Media jornada ya de trayecto.
Alzo la vista y a lo lejos una estancia.
Mi amigo, caballo negro al lado, me dice posada,
yo le digo castillo, él posada, yo castillo, posada,
castillo, pos...
Nos fuimos acercando al paso del casancio
arrastrado por senderos arriscados y breñales
que se gozan de serlo, necesario era un sueño,
que los caballos paladearan la yerba del descanso
y fresca agua de abrevadero.
Detuvimos el paso y bajamos, los pies bien posados
sobre la arena del corral, unas lozanas de hermosa
presencia nos advierten y miran —de hito en hito—
y nos lanzan decires que con las aguas en frescor
compiten, nos piden las mochilas y chaquetas de frío
para acomodarlas sobre los percheros del vestíbulo.
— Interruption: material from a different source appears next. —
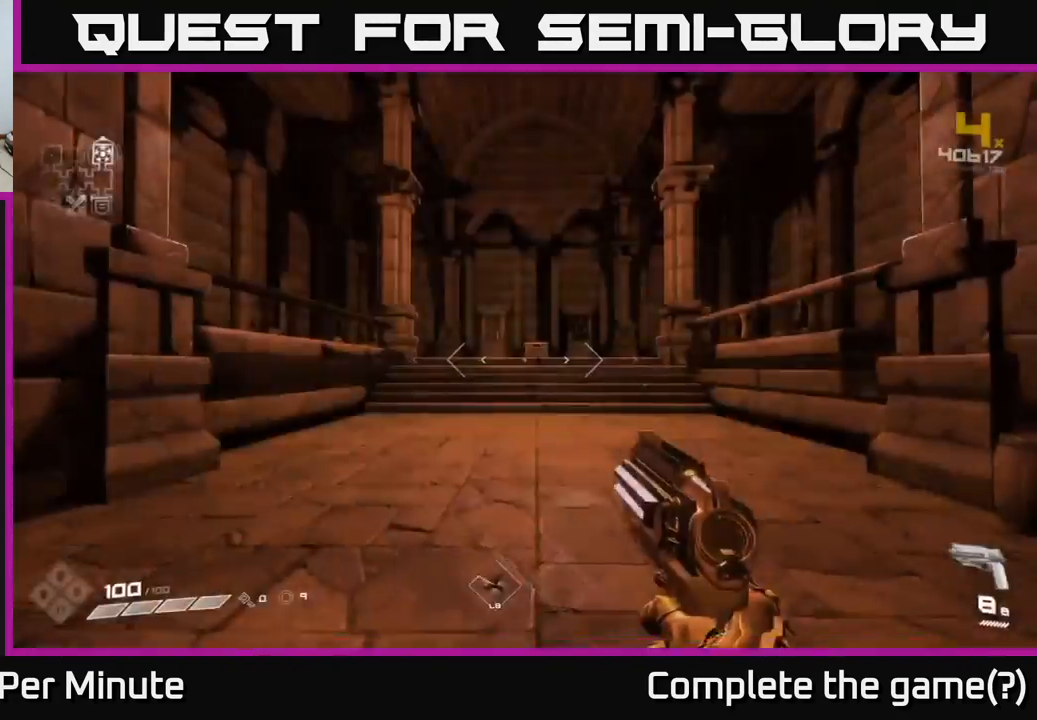
{"buttons": [], "left_stick": "up", "right_stick": "center", "events": []}
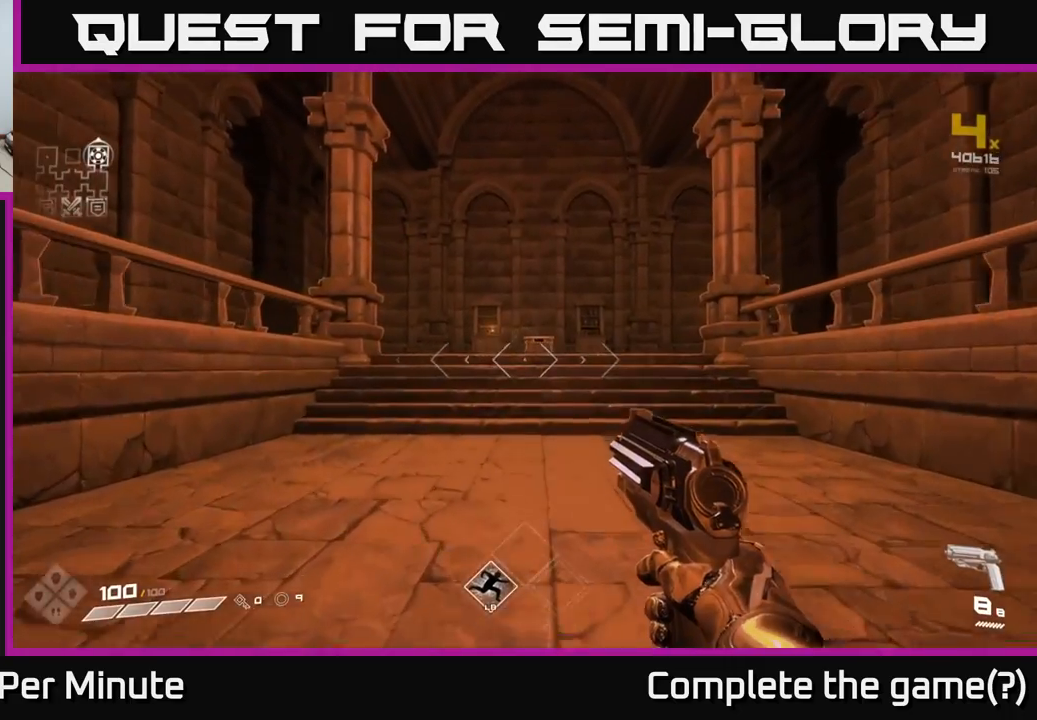
{"buttons": [], "left_stick": "up", "right_stick": "center", "events": []}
El alcaide del lugar —o al decir de mi amigo el dueño—
nos espeta la falta de camas para ser acostadas, nos
acostamos donde sea, estamos hechos a la intemperie
y el peso del viento, voy a ver contestó raudo y fue
más raudo a aparejarnos las habitaciones.
Platos rebosantes de vacuno y menestra dadores
de humos revivificantes nos pusieron por delante
las mismas doncellas que de risas nos recibieron.
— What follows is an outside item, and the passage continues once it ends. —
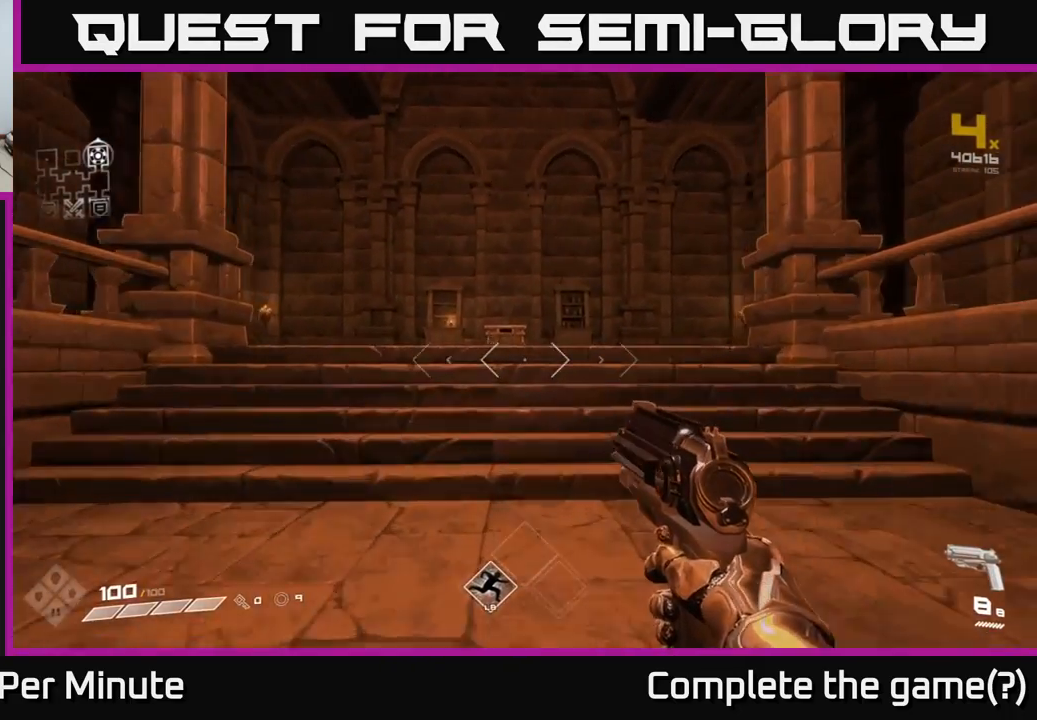
{"buttons": [], "left_stick": "up", "right_stick": "down", "events": [[167, "A", "down"], [233, "A", "up"], [500, "right_stick", "down"]]}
Fue comer y caerse los párpados, granadas abiertas
fueron las escenas del sueño, reparador hasta decir
basta...
Al alba pusimos los pies sobre el terrazo y los caballos
sonrientes nos dieron los buenos días, hartos de buen
pienso y fresca hierba del prado.
Seguimos, el sendero nos prometió silencio y así fue.
A lo lejos, de nuevo, un vislumbre, ¿Qué será?